Contrasting the Six Influence Flows with the Traditional Emphases
It’s probably too simplistic but not too far off the mark to consider the historic focus of marketing and PR practice as being predominantly on the 1st influence flow (our influence with our stakeholders), with a bit of the 3rd in the form of the internal circulation of news clippings for example, and eliciting information with marketing research to improve one’s understanding of consumer preferences, attitudes, and behaviours (as long as you systematically ensure that these have an influence, of course).
Sometimes we also try to infer a 3rd flow (our stakeholders’ influence with us) from implicit data such as sales volume or growth – ‘it’s not selling as fast as we’d expected, there must be something they don’t like.’
Should a competitor have great success with their 1st flow (the competitor’s 1st flow is our 4th) then one might conduct some ad hoc research to find out how it acted upon stakeholders.

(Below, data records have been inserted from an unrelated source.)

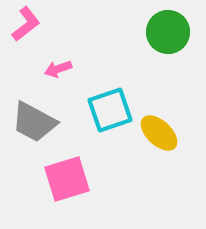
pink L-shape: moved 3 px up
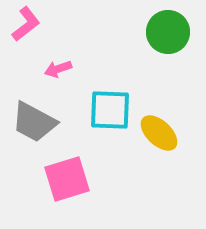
cyan square: rotated 21 degrees clockwise
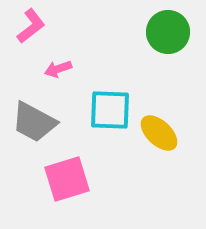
pink L-shape: moved 5 px right, 2 px down
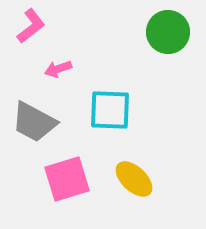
yellow ellipse: moved 25 px left, 46 px down
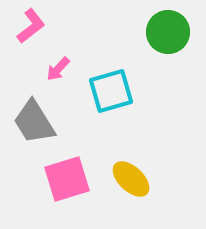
pink arrow: rotated 28 degrees counterclockwise
cyan square: moved 1 px right, 19 px up; rotated 18 degrees counterclockwise
gray trapezoid: rotated 30 degrees clockwise
yellow ellipse: moved 3 px left
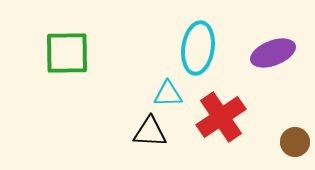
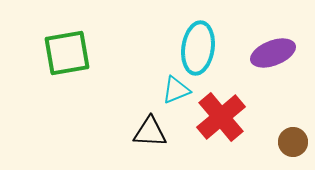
green square: rotated 9 degrees counterclockwise
cyan triangle: moved 8 px right, 4 px up; rotated 20 degrees counterclockwise
red cross: rotated 6 degrees counterclockwise
brown circle: moved 2 px left
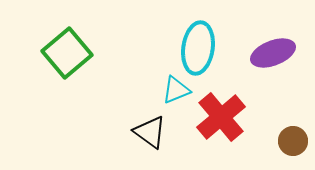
green square: rotated 30 degrees counterclockwise
black triangle: rotated 33 degrees clockwise
brown circle: moved 1 px up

This traditional emphasis was probably down to a combination of what appeared to work at the time, what was expected at the time, and what was possible within the systematic and budget constraints of your typical marketing and PR operation. In my experience, too few marketing and PR teams have solid research capabilities, but this itself is an effect, not a cause – an effect of organizations’ inability to optimize resource to best meet the business objectives, but more on that later.